Although he was speaking at a long established Australian National University/University of the South Pacific collaboration, Conroy also noted the real work in Pacific education needed to be done in skills development areas such as aged care and in getting internships for Pacific workers so they could fit into Australian jobs. As he put it:
Our goal is for the PALM scheme to deliver a brain gain, ensuring that when workers return home they bring not only remittances, but new skills so they can make a positive contribution to the development of their nations.

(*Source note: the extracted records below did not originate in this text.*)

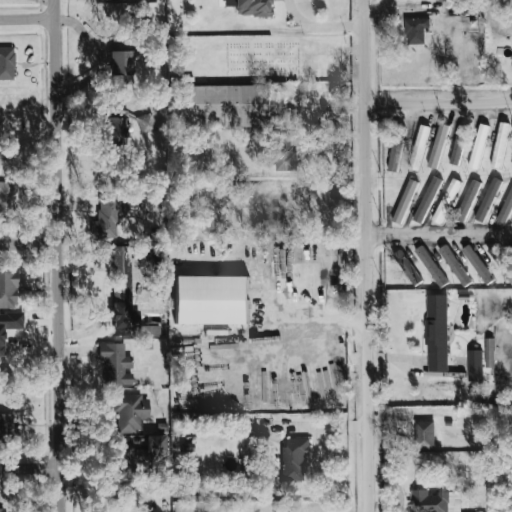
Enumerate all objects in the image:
building: (105, 0)
building: (253, 7)
building: (253, 7)
road: (64, 19)
road: (319, 26)
building: (415, 30)
building: (416, 30)
building: (6, 62)
building: (7, 63)
building: (119, 63)
building: (119, 64)
road: (438, 103)
building: (227, 106)
building: (227, 106)
building: (145, 121)
building: (145, 122)
building: (117, 128)
building: (117, 128)
building: (458, 144)
building: (499, 144)
building: (437, 145)
building: (438, 145)
building: (458, 145)
building: (500, 145)
building: (478, 146)
building: (478, 146)
building: (418, 147)
building: (418, 147)
building: (286, 151)
building: (286, 151)
building: (394, 156)
building: (394, 157)
building: (4, 187)
building: (4, 187)
building: (426, 199)
building: (427, 199)
building: (404, 200)
building: (446, 200)
building: (446, 200)
building: (467, 200)
building: (467, 200)
building: (488, 200)
building: (488, 200)
building: (405, 201)
building: (133, 206)
building: (133, 206)
building: (505, 206)
building: (506, 208)
building: (105, 218)
building: (105, 218)
road: (439, 237)
road: (59, 255)
road: (367, 255)
road: (30, 256)
building: (477, 264)
building: (477, 264)
building: (430, 266)
building: (431, 266)
building: (407, 267)
building: (407, 267)
building: (8, 288)
building: (8, 288)
building: (121, 290)
building: (121, 290)
building: (211, 298)
building: (211, 300)
road: (321, 319)
building: (9, 324)
building: (9, 325)
building: (150, 330)
building: (150, 331)
building: (436, 332)
building: (437, 333)
building: (490, 352)
building: (490, 352)
building: (114, 363)
building: (115, 364)
building: (474, 365)
building: (474, 365)
building: (130, 411)
building: (131, 412)
building: (8, 427)
building: (8, 427)
road: (319, 427)
building: (424, 434)
building: (424, 435)
building: (156, 447)
building: (135, 456)
building: (127, 460)
building: (294, 460)
building: (294, 460)
road: (63, 475)
building: (433, 501)
building: (434, 501)
building: (1, 510)
building: (2, 510)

At a time when China is being assailed for debt trap diplomacy and the G7 is trying to fashion an alternative that still involves a lot of debt, the Pacific Update discussions tended to coalesce around the idea that the Pacific countries on average are actually not overloaded with debt. And so they will need to prudently take on more in order to boost their typically low economic growth rates amid high population growth.
For example, the Lowy Institute’s Alexandre Dayant argued that with up to US$3.5 billion in new finance needed to over three years to speed recovery when donor countries (like Australia) had tight budgets, Pacific countries would need to turn more to concessional loans. Or as the Development Policy Centre’s Stephen Howes puts it: “Debt can never be a strength but it’s an area of low risk for the Pacific as a whole.”
Prime Minister Anthony Albanese was scarcely back from promoting better trade ties with Indonesia when a now familiar routine played out in the Joko Widodo administration – the trade minister was replaced.
Indeed, being a trade minister in Indonesia is a particularly terminal job with Widodo churning through six ministers in eight years in office. That compares with one foreign minister and two finance ministers.
Having now appointed his third party boss to the job, the president seems to see the trade minister as a political position rather than an economic reform post.
Albanese took both Trade Minister Don Farrell and Industry minister Ed Husic to establish down the line ties in the Indonesian government to win some head-turning outcomes from the two-year-old bilateral trade agreement before momentum under Widodo is lost as Indonesia shifts into an election cycle next year. But the appointment of Zulkifli Hasan as the new trade minister suggests that cycle has been advanced because the new minister has got the job due to being the head of the National Mandate Party which was the latest party to join Widodo’s now sprawling seven party coalition.
As a party boss, and former parliament speaker and forests minister, he has no obvious expertise in trade and is likely to be more fully engaged in the manoeuvring over future presidential candidates. The trade minister controls many lucrative licences and concessions. Having now appointed his third party boss to the job, the president seems to see it as a political position rather than an economic reform post, although that might just be the reality of multi-party government in democratic Indonesia.
The previous trade minister Muhammad Lutfi, a former businessman, was notionally replaced because he had failed to keep down the price of cooking oil amid the global food price inflation even though Indonesia is the world’s largest producer of palm oil. He was also embroiled in a bribery scandal involving trade officials.
In this atmosphere pushing forward with the proposed deeper integration in the Indonesia-Australia Comprehensive Economic Partnership Agreement may depend more on the close ties that have been fostered between the key business groups in each country.